Strawberry Scones
- Cook Time: 18 mins
- Total Time: 18 mins
- Yield: 8 servings 1x
- 2 c. all-purpose flour
- ⅓ c. + 1Tbsp. sugar
- 1 tsp. baking powder
- ½ tsp. salt
- ¼ tsp. baking soda
- 8 tablespoons unsalted butter, frozen
- ½ – ¾ c. strawberries, diced
- ½ c. sour cream
- 1 large egg
- 1 Tbsp. heavy whipping cream
- Zest of 1 lime – optional
- Mix dry ingredients in a small bowl. Set aside.
- Dice strawberries and zest the lime, if using. Set aside.
- In a mixing bowl, whisk sourcream, egg, and vanilla. Set aside.
- Move your oven rack to the lower-middle position, preheat your oven to 400 and line a cookie tray with parchment paper.
- Use the food process attached with a grating attachment to quickly grate the butter. I use the smallest size grater possible. Remove the grating attachment and put the regular blade on, followed by the dry ingredients. Pulse for 5 seconds 5 to 10 times, until you get a nice sandy texture. You want to move quickly here so the butter does not begin to melt.
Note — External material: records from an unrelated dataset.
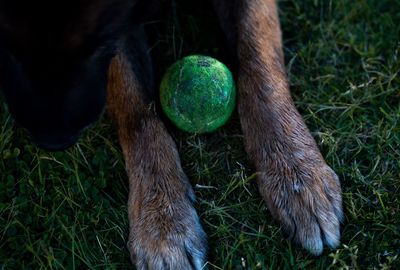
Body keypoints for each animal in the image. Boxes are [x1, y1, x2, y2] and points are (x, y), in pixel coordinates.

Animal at [0, 0, 344, 268]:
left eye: (96, 43)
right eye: (7, 45)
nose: (53, 140)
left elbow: (258, 63)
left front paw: (295, 171)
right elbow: (135, 106)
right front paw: (163, 220)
- Transfer the butter/flour mixture to the bowl containing the wet ingredients. Using a wooden spoon or spatula, gently incorporate together. When the mixture begins to form penny size granules, fold in the strawberries. As the dough nears a shaggy appearance, place the dough onto a lightly floured surface. Pull all of the dough together, folding the disc in half, pressing in half 3-5 times. This will incorporate all of the dough together and help develop layering.
- Make a disc 7-8 inches and just under 1 inch thick. Cut into 8 equal sizes and place on baking sheet. Brush with heavy whipping cream.
- Bake until golden brown for 16-18 minutes. Allow to stay on the baking sheet for 5 minutes and then cool on a cooling rack.